В стороне виднелись запущенные угодья Рябин, сквозь заросли помаргивали огни в окнах дома. Что там будет теперь, интересно… В доме Эльзы тоже горели окна, а во дворе Дуба и Белки играли четверо детей. Издалека было не разглядеть, есть ли среди них тот мальчишка, кто последним из городища видел Аннику живой. Под копытами лошади захрустело: влево уводила тропка на кладбище, усыпанная защитными колючими камешками. Нужно будет передать кузине Веронике, чтобы насыпала себе таких возле кровати, тогда никакие призраки ночью к ней подберутся. Да и сапожнику нужно сказать спасибо. И сходить на пристань за табаком… А дальше видно будет.
Сизые сумерки накатывали со стороны Пущи, лед на смерзшихся лужах осколками зеркала летели из-под копыт Щучки. Ксандер почел за лучшее зажечь фонарь, чтобы потемну не загнать кобылу в какую-нибудь канаву. Ветер плескал серым морем трав на полях и сыпал редкими колючими искрами снега. Долгожданный снегопад… Возможно, еще не поздно для деревьев и посевов, о которых так беспокоилась Лада. Ему вспомнился вдруг тот давний сон, в первую ночь в Пуще: он шел куда-то по заснеженной земле и был счастлив, потому что нашел то, что искал. Он подумал тогда, что сон окажется вещим, а нашли они ту, кого искали, вовсе безо всякого снега… Из-за деревьев долетел далекий волчий вой, горестный и безответный. Нога ныла, предсказывая очевидную смену погоды. Что ж, он вышел из всей этой истории с самым настоящим волшебным свойством. Нужно было поторапливаться, успеть добраться до постоялого двора прежде, чем грянет буря, но вместо этого Ксандер пустил лошадь шагом, а потом и вовсе остановил. Чтобы самому себе хоть как-то оправдать эту остановку, принялся жевать волчий пирог из “Сазана”, но еда по-прежнему не лезла в горло. Сунув пирог обратно в сумку, Ксандер зажег папиросу.
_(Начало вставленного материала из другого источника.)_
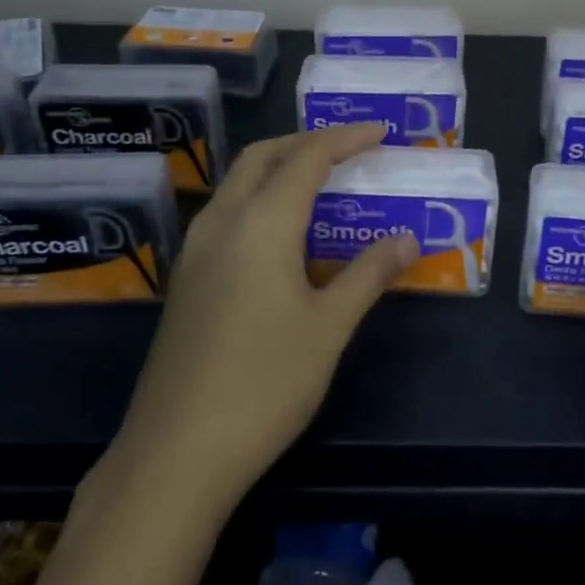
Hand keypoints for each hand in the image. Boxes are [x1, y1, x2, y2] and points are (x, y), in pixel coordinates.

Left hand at [112, 124, 418, 508]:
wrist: (178, 450)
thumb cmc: (265, 383)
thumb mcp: (329, 327)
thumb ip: (369, 275)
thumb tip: (407, 240)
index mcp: (261, 223)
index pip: (307, 158)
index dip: (345, 139)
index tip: (380, 133)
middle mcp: (221, 222)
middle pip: (262, 157)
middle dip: (305, 142)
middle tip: (348, 150)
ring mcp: (195, 251)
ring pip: (237, 184)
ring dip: (278, 169)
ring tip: (320, 184)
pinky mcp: (186, 279)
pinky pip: (226, 215)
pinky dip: (259, 201)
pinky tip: (282, 236)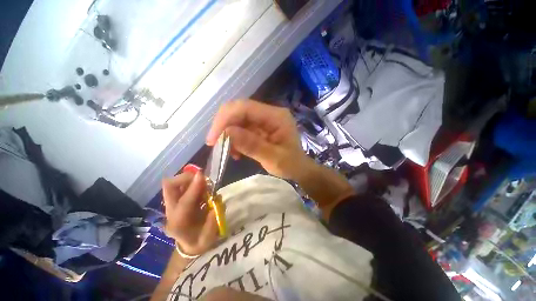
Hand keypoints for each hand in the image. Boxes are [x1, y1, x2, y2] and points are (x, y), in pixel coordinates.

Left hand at [162, 172, 217, 255]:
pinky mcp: (177, 201)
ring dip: (189, 179)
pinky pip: (181, 186)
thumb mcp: (208, 238)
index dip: (193, 187)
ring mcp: (172, 205)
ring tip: (204, 182)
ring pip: (174, 184)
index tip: (202, 174)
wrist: (188, 246)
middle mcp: (171, 212)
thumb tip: (217, 201)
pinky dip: (191, 182)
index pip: (184, 202)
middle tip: (201, 176)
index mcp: (178, 223)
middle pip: (169, 187)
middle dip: (185, 177)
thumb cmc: (199, 243)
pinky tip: (202, 187)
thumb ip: (212, 220)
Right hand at [206, 99, 310, 179]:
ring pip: (238, 120)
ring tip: (228, 152)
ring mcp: (264, 120)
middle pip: (239, 110)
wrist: (299, 168)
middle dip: (223, 126)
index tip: (213, 138)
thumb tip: (227, 132)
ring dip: (228, 134)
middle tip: (215, 144)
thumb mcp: (274, 158)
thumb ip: (252, 145)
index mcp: (276, 116)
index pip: (245, 107)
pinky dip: (234, 139)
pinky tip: (236, 152)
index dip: (225, 119)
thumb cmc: (291, 164)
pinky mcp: (260, 127)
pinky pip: (241, 128)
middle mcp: (269, 113)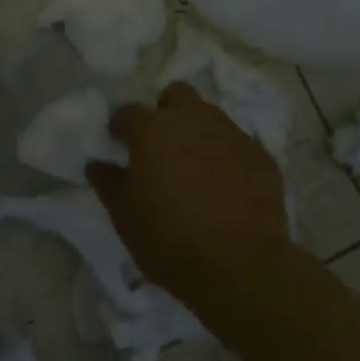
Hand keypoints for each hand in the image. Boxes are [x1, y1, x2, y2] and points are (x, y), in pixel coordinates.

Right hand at [88, 83, 290, 293]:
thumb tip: (97, 164)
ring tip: (195, 166)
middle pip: (177, 94)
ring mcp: (232, 135)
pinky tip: (226, 186)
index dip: (121, 126)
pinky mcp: (263, 157)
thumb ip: (108, 183)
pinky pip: (238, 145)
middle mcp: (192, 119)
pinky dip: (228, 157)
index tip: (118, 142)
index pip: (129, 111)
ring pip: (211, 116)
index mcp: (152, 129)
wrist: (242, 266)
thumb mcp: (124, 216)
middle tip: (161, 144)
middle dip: (167, 111)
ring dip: (198, 131)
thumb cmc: (170, 238)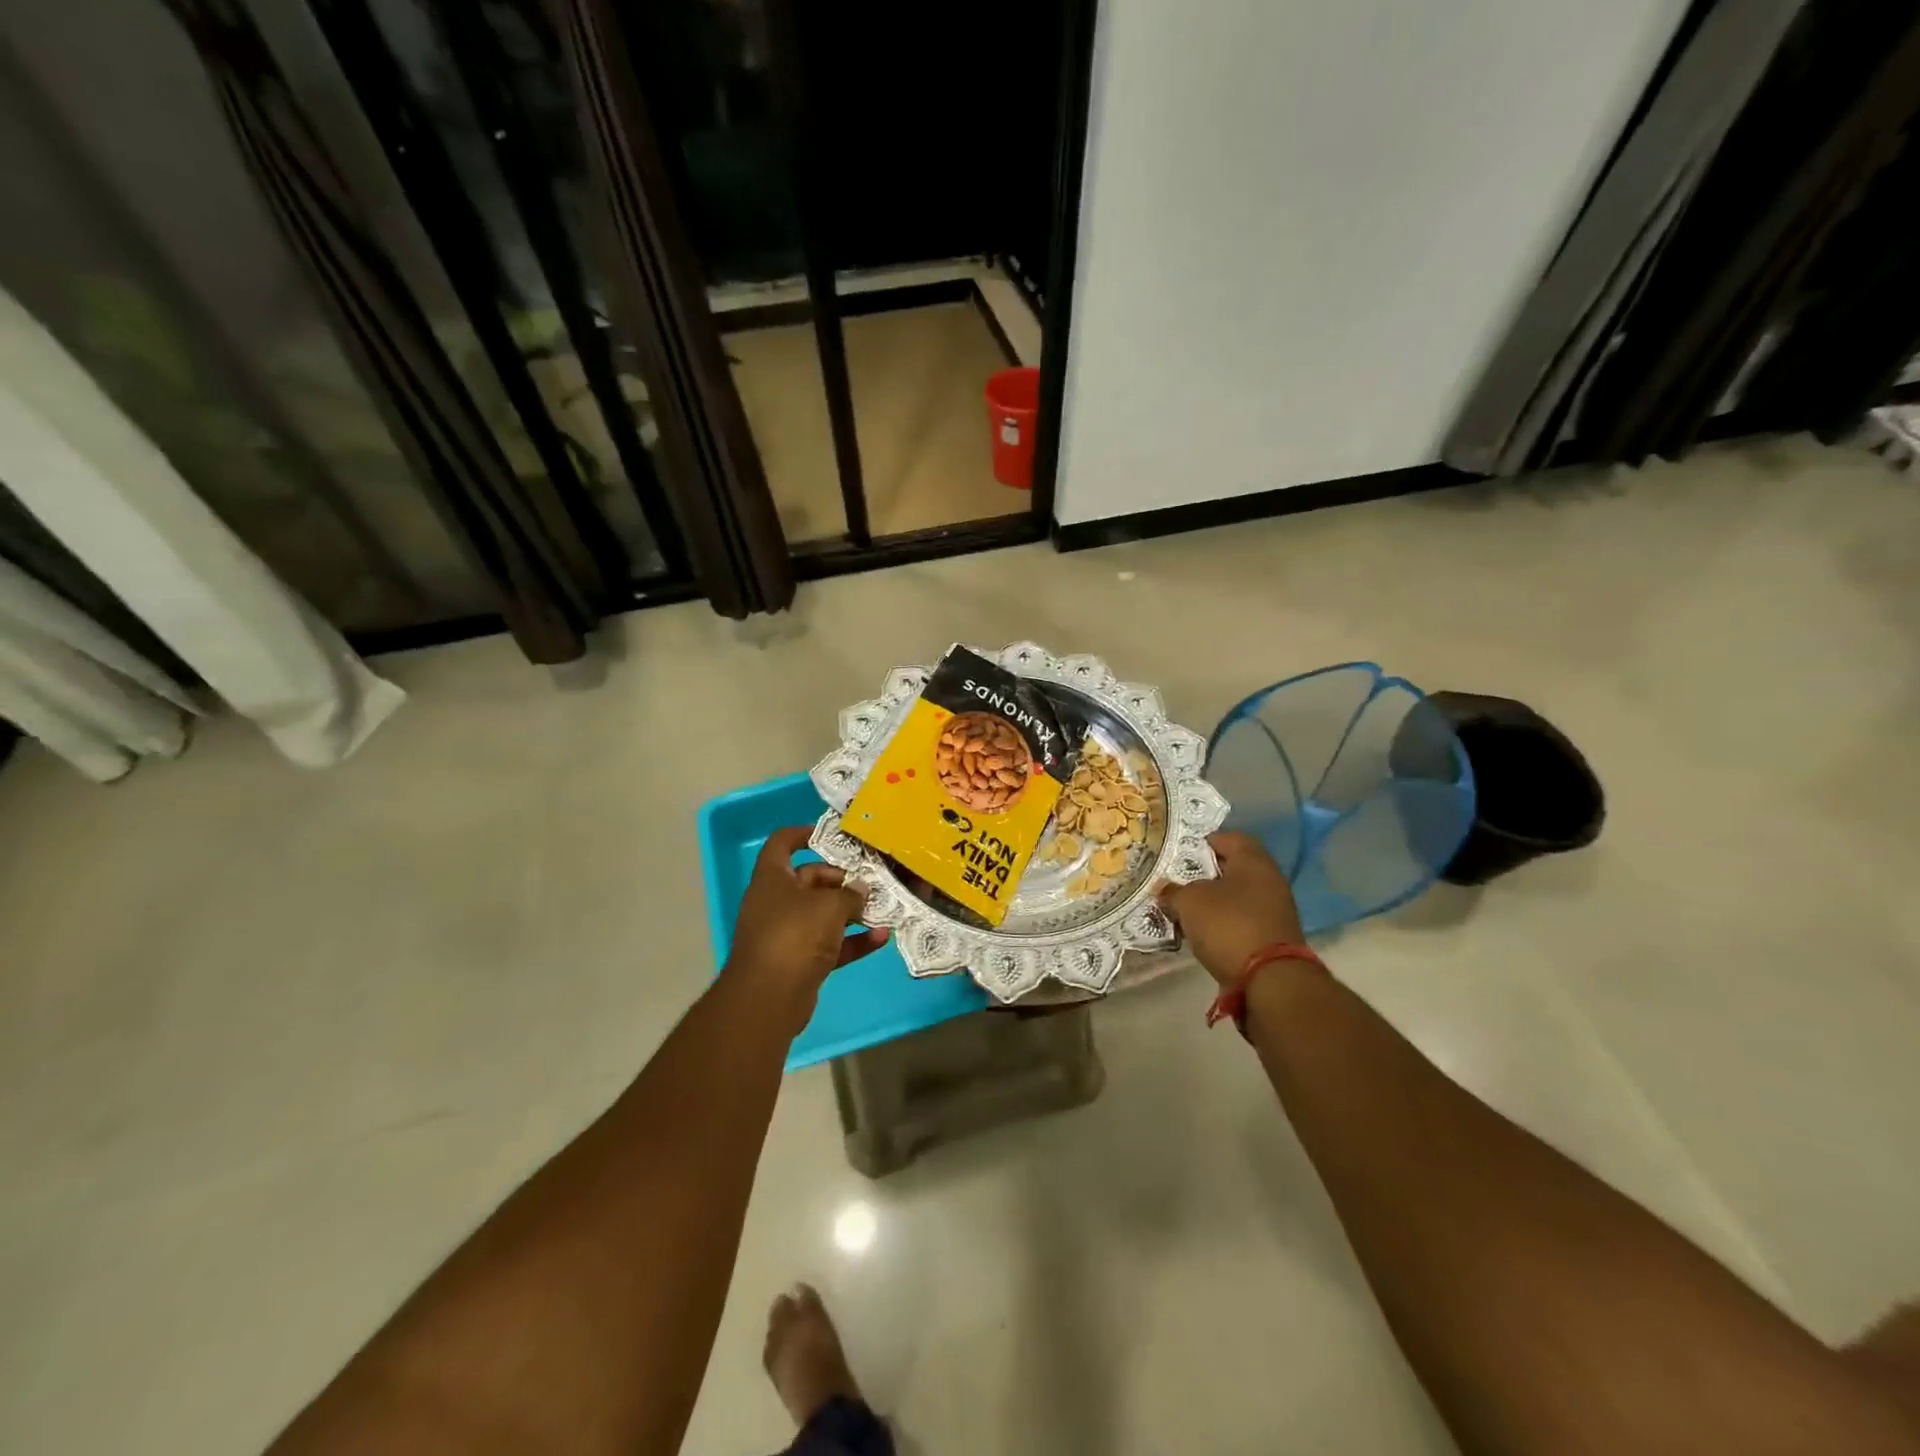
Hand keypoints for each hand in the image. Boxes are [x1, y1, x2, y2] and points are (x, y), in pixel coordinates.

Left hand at [726, 829, 890, 1002]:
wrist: (768, 998)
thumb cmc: (795, 935)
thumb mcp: (829, 906)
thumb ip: (850, 895)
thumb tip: (860, 890)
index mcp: (773, 878)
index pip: (782, 843)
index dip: (805, 834)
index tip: (833, 836)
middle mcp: (776, 902)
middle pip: (810, 879)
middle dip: (842, 880)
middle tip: (872, 882)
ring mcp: (787, 933)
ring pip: (822, 914)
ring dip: (852, 912)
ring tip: (883, 908)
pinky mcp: (799, 961)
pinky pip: (830, 944)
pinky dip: (853, 941)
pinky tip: (881, 939)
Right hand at [1157, 831, 1305, 985]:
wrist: (1269, 979)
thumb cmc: (1228, 925)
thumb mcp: (1189, 902)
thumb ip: (1173, 891)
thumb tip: (1164, 889)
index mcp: (1253, 860)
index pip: (1228, 837)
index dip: (1202, 842)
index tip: (1179, 853)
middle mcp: (1269, 879)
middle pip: (1232, 868)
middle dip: (1204, 874)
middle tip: (1176, 881)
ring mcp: (1275, 910)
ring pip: (1236, 896)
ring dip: (1212, 901)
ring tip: (1184, 909)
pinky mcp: (1273, 937)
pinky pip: (1241, 920)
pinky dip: (1222, 923)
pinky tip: (1201, 932)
Волчий стон взлетел последний раз и затих. История завершилась. История о двоих, уничтоженных собственным молчанием и чужими словами, неспособностью в самих себе отличить стекляшки от алмазов, поверить себе, а не другим. Ветер усилился, зашумел в кронах Пущи, как морской прибой. Снег сыпал все гуще, искрился в тусклом свете его фонаря так, что верилось — это в самом деле осколки сорвавшихся с неба звезд. Красивая сказка. В Сумерьковом городище вообще оказалось удивительно много красивого. Мэтр Монета говорил, что в этом и есть суть работы любого художника — подсказать тем, кто сам красоты не заметил, куда им надобно смотреть. Ксандер поднял воротник, защищая лицо от ветра. Он ведь знал теперь, куда смотреть. Так почему же, бес раздери, смотрит-то в другую сторону?
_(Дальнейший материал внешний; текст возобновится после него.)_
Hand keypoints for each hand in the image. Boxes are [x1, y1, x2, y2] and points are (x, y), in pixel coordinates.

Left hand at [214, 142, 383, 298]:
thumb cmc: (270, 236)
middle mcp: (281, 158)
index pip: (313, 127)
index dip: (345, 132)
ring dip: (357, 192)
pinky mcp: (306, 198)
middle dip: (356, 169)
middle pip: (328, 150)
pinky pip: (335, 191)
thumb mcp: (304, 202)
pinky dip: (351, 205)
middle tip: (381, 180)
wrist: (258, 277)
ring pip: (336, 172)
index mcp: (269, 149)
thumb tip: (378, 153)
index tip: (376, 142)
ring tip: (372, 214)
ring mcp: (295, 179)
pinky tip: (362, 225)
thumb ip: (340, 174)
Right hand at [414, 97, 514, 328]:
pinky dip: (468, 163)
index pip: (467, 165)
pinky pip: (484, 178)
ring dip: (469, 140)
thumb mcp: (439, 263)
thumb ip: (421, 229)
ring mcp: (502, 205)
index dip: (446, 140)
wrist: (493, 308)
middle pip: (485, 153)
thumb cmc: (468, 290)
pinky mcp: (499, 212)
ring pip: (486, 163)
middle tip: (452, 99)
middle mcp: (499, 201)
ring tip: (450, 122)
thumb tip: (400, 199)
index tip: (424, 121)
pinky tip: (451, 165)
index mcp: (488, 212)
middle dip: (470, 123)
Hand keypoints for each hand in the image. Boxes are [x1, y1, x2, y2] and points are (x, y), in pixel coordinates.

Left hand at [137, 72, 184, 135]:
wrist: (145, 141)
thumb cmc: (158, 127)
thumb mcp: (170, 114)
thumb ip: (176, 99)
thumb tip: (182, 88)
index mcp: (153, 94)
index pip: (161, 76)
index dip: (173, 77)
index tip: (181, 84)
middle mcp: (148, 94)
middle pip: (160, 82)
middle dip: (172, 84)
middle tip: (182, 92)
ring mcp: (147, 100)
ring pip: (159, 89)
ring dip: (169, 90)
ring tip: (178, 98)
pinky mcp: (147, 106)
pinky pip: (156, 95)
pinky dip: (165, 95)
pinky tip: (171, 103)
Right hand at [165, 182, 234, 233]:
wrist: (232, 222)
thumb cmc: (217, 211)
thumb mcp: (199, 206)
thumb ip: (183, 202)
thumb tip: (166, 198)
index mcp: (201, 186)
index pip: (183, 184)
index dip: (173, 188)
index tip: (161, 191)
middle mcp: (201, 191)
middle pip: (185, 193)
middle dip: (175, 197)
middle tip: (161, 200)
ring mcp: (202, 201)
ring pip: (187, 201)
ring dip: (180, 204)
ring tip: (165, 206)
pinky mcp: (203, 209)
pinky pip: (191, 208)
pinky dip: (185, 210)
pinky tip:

Ветер вырывал из легких спасительный запах табачного дыма, пропавшее кольцо оставило ему только голую холодную кожу, и привычное успокоение не наступало, память не набиралась достаточной силы, не грела. Неужели и этого он лишился? Память не грела, но образ деда возник перед его глазами так явственно, будто живой. Что он сказал бы? Осудил бы внука или понял бы, пожалел или посмеялся? Ксандер поднял голову к небу, едва видя сквозь густо сыпавшийся снег, но все равно всматриваясь, ища, пытаясь увидеть, как где-то там упрямо темноволосый старик с вишневой трубкой в углу рта улыбается и качает головой.
Что прожито — то твое, и всегда твоим будет, с моим табаком или без. А чужие слова — это только слова. Ни они, ни чары не действуют сквозь кожу. Нечисть не входит в дом, если ее не позвать. Так не зови ее. И не забывай, что кожа у тебя есть.
Ксандер потянул поводья так резко, что выронил фонарь. Развернул сердито зафыркавшую Щучку, послал ее в галоп. Может, это пирог так действовал — страх свой съел и все такое — а может, дело было в чём-то другом, но снег из вещего сна летел ему в лицо горстями звезд, а морозная земля звенела под копытами Щучки, как струны. В Пуще может быть все, и видения, и вещие сны тоже, ведь он все-таки сбылся, тот сон. Ну или сбудется через… сколько ему понадобится на то, чтоб найти в метели путь к дому красильщика.